### REQUIRED TASK A
Please write out the rows from their first line down through the line containing "r2 gis4\mf |", with "Vivace" swapped for "Allegro" and nothing else changed. Leave out the pictures.

### SOURCE DOCUMENT

※ ※ ※

How To Mix VOCALS: 7 Simple Steps-by-Step Guide
How To Mix Vocals
Hey there this is Bunmi, a veteran mix engineer and producer. Owner at GSol production.
This article is going to cover a lot of ground as possible.
We will discuss:
How to make your vocal sound professional.
The type of effects you should put on vocals
Vocal Mixing Chains
Vocal Mixing Techniques
How to mix vocals in Ableton
With the vocal mixing techniques you will learn here today,
you will be able to use these techniques to mix vocals in genres such as Hip Hop, Rap, Pop, R&B and EDM
I am going to start by showing you the before and after of a vocal I mixed. (In the Video Below)
We will discuss the philosophy and mindset of mixing vocals.
I will walk you through my personal vocal mixing chain which you can download from the link below. I will be sharing my mindset on why I do what I do.

※ ※ ※

### DATA SUPPLIED

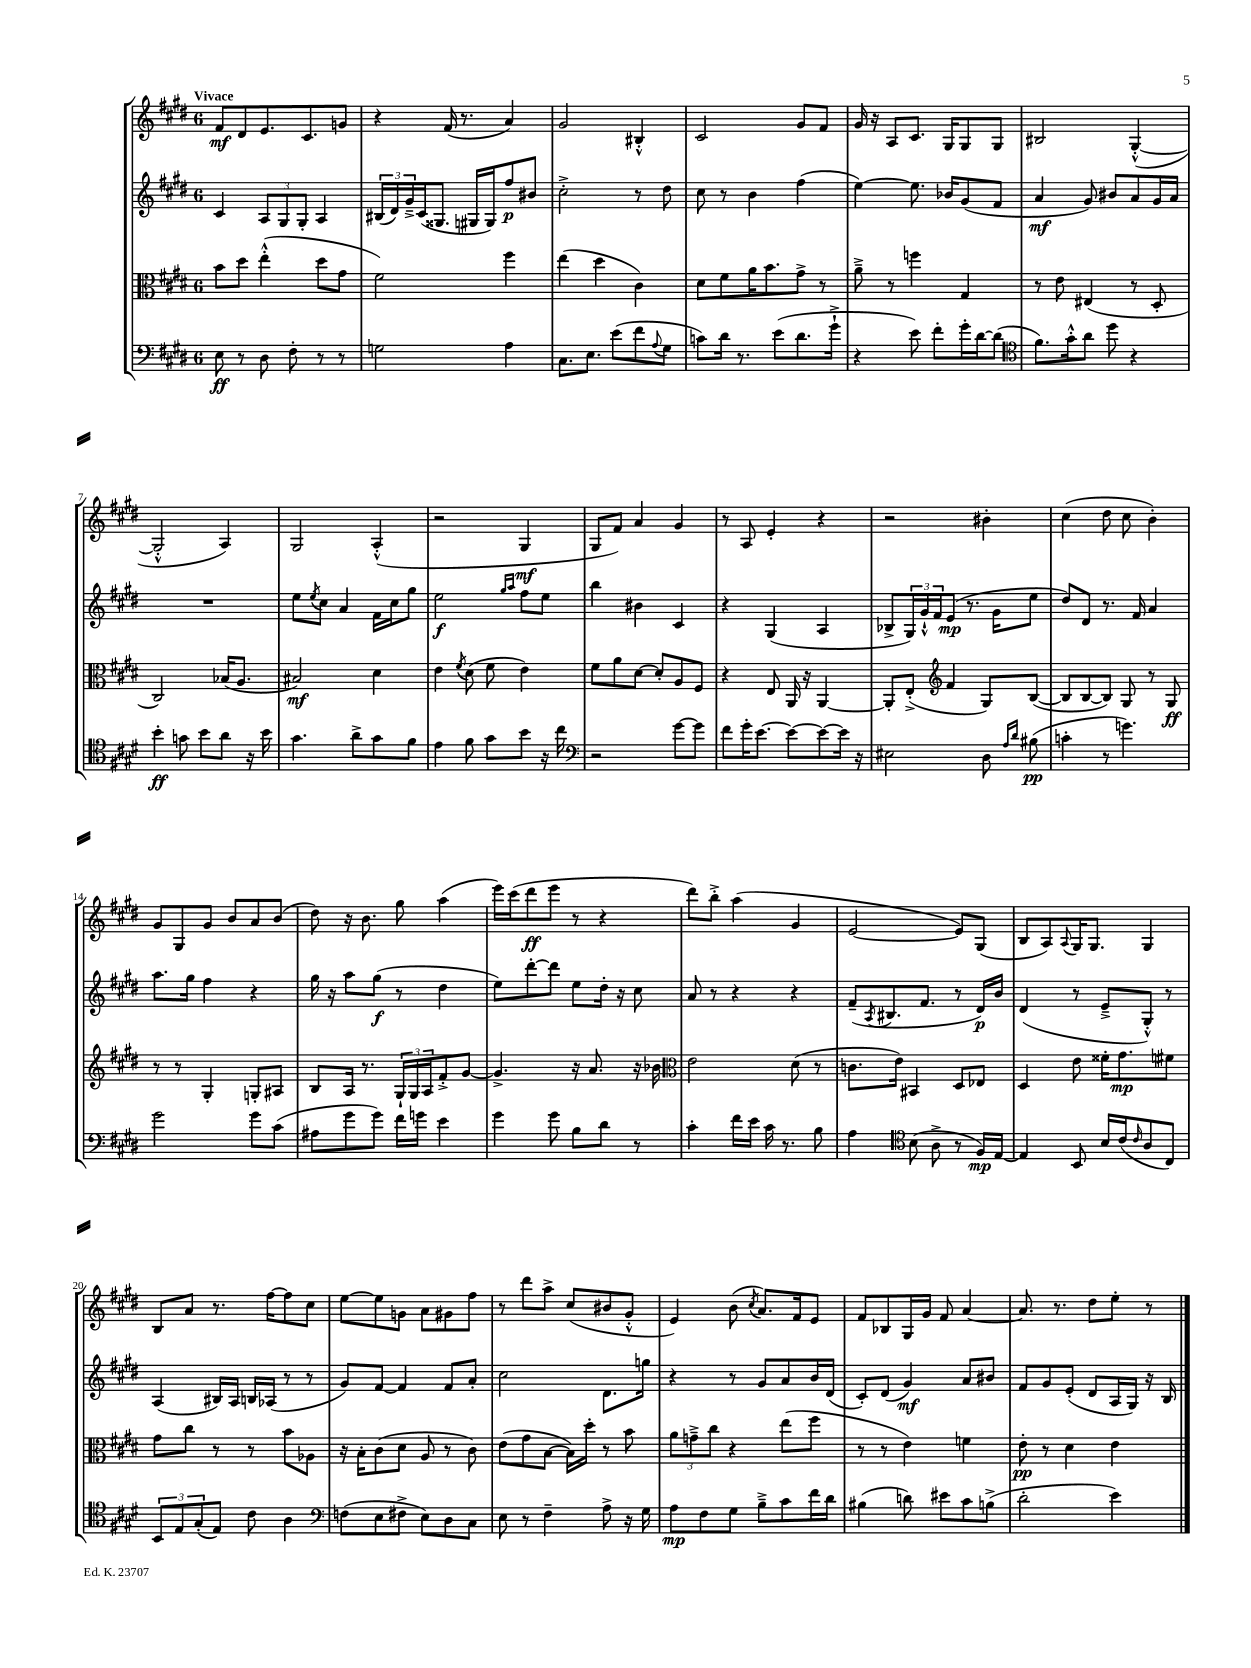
<<
\new StaffGroup <<
\new Staff = "s0" {
    \clef treble \key e \major \once \override Staff.TimeSignature.style = #'single-digit \time 6/8 \tempo "Vivace"
    fis'8\mf dis'8 e'8. cis'8. g'8 |
    r4 fis'16( r8. a'4) |
    gis'2 bis4-.-^ |
    cis'2 gis'8 fis'8 |
    gis'16 r16 a8 cis'8. gis16 gis8 gis8 |
    bis2 gis4~-.-^( |
    gis2-.-^ a4) |
    gis2 a4-.-^( |
    r2 gis4\mf |
    gis8 fis'8) a'4 gis'4 |
    r8 a8 e'4-. r4 |
    r2 bis'4-. |
    cis''4( dis''8 cis''8 b'4-.) |
    gis'8 gis8 gis'8 b'8 a'8 b'8( |
    dis''8) r16 b'8. gis''8 a''4( |
    e'''16) cis'''16( dis'''8\ff e'''8 r8 r4 |
    dis'''8) b''8-.-> a''4( gis'4 |
    e'2~ e'8) gis8( |
    b8 a8) \appoggiatura { a8 } gis16 gis8. gis4 |
    b8 a'8 r8. fis''16~ fis''8 cis''8 |
    e''8~ e''8 g'8 a'8 gis'8 fis''8 |
    r8 dis'''8 a''8-> cis''8( bis'8 gis'8-.-^ |
    e'4) b'8( \acciaccatura { cis''8 } a'8.) fis'16 e'8 |
    fis'8 bes8 gis16 gis'16 fis'8 a'4~ |
    a'8. r8. dis''8 e''8-. r8 \bar "|." |
}
\new Staff = "s1" {
    \clef treble \key e \major \once \override Staff.TimeSignature.style = #'single-digit \time 6/8
    cis'4 \tuplet 3/2 { a8 gis8 gis8-. } a4 |
    \tuplet 3/2 { bis16( dis'16) gis'16---> } cis'16( gisis8. gis16 gis16) fis''8\p bis'8 |
    cis''2-.-> r8 dis''8 |
    cis''8 r8 b'4 fis''4( |
    e''4~) e''8. bes'16 gis'8( fis'8 |
    a'4\mf gis'8) bis'8 a'8 gis'16 a'16 |
    R2. |
    e''8 \acciaccatura { e''8 } cis''8 a'4 fis'16 cis''16 gis''8 |
    e''2\f \grace { gis''16 a''16 } fis''8 e''8 |
    b''4 bis'4 cis'4 |
    r4 gis4( a4 |
    bes8-> \tuplet 3/2 { gis16) gis'16-!-^ fis'16 } e'8\mp( r8. gis'16 e''8 |
    dis''8) dis'8 r8. fis'16 a'4 |
    a''8. gis''16 fis''4 r4 |
    gis''16 r16 a''8 gis''8\f( r8 dis''4 |
    e''8) dis'''8~-. dis'''8 e''8 dis''16-. r16 cis''8 |
    a'8 r8 r4 r4 |
    fis'8--( \acciaccatura { a8 } bis8. fis'8. r8 dis'16\p) b'16 |
    dis'4( r8 e'8---> gis8-.-^) r8 |
    a4( bis16) a16 b16 aes16( r8 r8 |
    gis'8) fis'8~ fis'4 fis'8 a'8-. |
    cis''2 dis'8. g''16 |
    r4 r8 gis'8 a'8 b'16 dis'16( |
    cis'8-.) dis'8( gis'4\mf) a'8 bis'8 |
    fis'8 gis'8 e'8-.( dis'8 a16 gis16) r16 b16 \bar "|." |
}
\new Staff = "s2" {
    \clef alto \key e \major \once \override Staff.TimeSignature.style = #'single-digit \time 6/8
    b'8 dis''8 e''4-.-^( dis''8 gis'8 |
    fis'2) fis''4 |
    e''4( dis''4 cis'4) |
    dis'8 fis'8 a'16 b'8. gis'8-> r8 |
    a'8---> r8 f''4 gis4 |
    r8 e'8 eis4( r8 dis8-. |
    cis2) bes16( a8. |
    bis2\mf) dis'4 |
    e'4 \acciaccatura { fis'8 } dis'8( fis'8 e'4) |
    fis'8 a'8 dis'8~ dis'8-. a8 fis8 |
    r4 e8 a,16 r16 a,4~ |
    a,8-. e8-.->( \clef treble fis'4 gis8) b8~( |
    b8 b8~ b8) gis8 r8 gis8\ff |
    r8 r8 gis4-. g8-. ais8 |
    b8 a16 r8. \tuplet 3/2 { gis16-! gis16 a16 } fis'8-.-> gis'8~ |
    gis'4.-> r16 a'8. r16 bes'16 |
    \clef alto e'2 dis'8( r8 |
    c'8. e'16) bis,4 dis8 ees8 |
    dis4 e'8 fisis'16-. gis'8.\mp fis'8 |
    gis'8 cis''8 r8 r8 b'8 aes8 |
    r16 b16-. cis'8( dis'8 a8 r8 cis'8) |
    e'8( gis'8 b8~ b16) dis''16-. r8 b'8 |
    \tuplet 3/2 { a'8 g'8---> cis''8 } r4 e''8( fis''8 |
    r8 r8 e'4) f'4 |
    e'8-.\pp r8 dis'4 e'4 \bar "|." |
}
\new Staff = "s3" {
    \clef bass \key e \major \once \override Staff.TimeSignature.style = #'single-digit \time 6/8
    e8\ff r8 dis8 fis8-. r8 r8 |
    g2 a4 |
    cis8. e8. e'8( fis'8 \appoggiatura { a8 } gis8 |
    c'8) dis'16 r8. e'8( dis'8. gis'16-!-> |
    r4 e'8) fis'8-. gis'16-. dis'16~ dis'8( |
    \clef tenor fis'8.) gis'16-.-^ a'8 dis''8 r4 |
    b'4-.\ff g'8 b'8 a'8 r16 b'16 |
    gis'4. a'8-> gis'8 fis'8 |
    e'4 fis'8 gis'8 b'8 r16 cis''16 |
    \clef bass r2 gis'8~ gis'8 |
    fis'8 gis'16-. e'8.~ e'8~ e'8~ e'16 r16 |
    eis2 dis8 \grace { a16 dis'16 } bis8\pp( |
    c'4-. r8 g'4.) |
    gis'2 gis'8 cis'8( |
    ais8 gis'8 gis'8) fis'16 g'16 e'4 |
    gis'4 gis'8 b8 dis'8 r8 |
    cis'4-. fis'16 e'16 cis'16 r8. b8 |
    a4 \clef tenor b8( a8-> r8 fis16\mp) e16~ |
    e4 b,8 b16 cis'16( \grace { cis'16 } a8 cis8) |
    \tuplet 3/2 { b,8 e8 gis8-.( } e8) cis'8 a4 |
    \clef bass f8( e8 fis8-> e8) dis8 cis8 |
    e8 r8 fis4-- a8-> r16 gis16 |
    a8\mp fis8 gis8 b8---> cis'8 fis'16 dis'16 |
    bis4( d'8) eis'8 cis'8 b8->( |
    dis'2-. e'4) \bar "|." |
}
>>
>>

※ ※ ※

### REQUIRED TASK B
Copy everything from "The type of" down to "the Video Below)" in the vocal mixing guide, word for word.

### TASK RESPONSE A
<<
\new StaffGroup <<
\new Staff = "s0" {
    \clef treble \key e \major \once \override Staff.TimeSignature.style = #'single-digit \time 6/8 \tempo "Allegro"
    fis'8\mf dis'8 e'8. cis'8. g'8 |
    r4 fis'16( r8. a'4) |
    gis'2 bis4-.-^ |
    cis'2 gis'8 fis'8 |
    gis'16 r16 a8 cis'8. gis16 gis8 gis8 |
    bis2 gis4~-.-^( |
    gis2-.-^ a4) |
    gis2 a4-.-^( |
    r2 gis4\mf |

### TASK RESPONSE B
The type of effects you should put on vocals
Vocal Mixing Chains
Vocal Mixing Techniques
How to mix vocals in Ableton
With the vocal mixing techniques you will learn here today,
you will be able to use these techniques to mix vocals in genres such as Hip Hop, Rap, Pop, R&B and EDM
I am going to start by showing you the before and after of a vocal I mixed. (In the Video Below)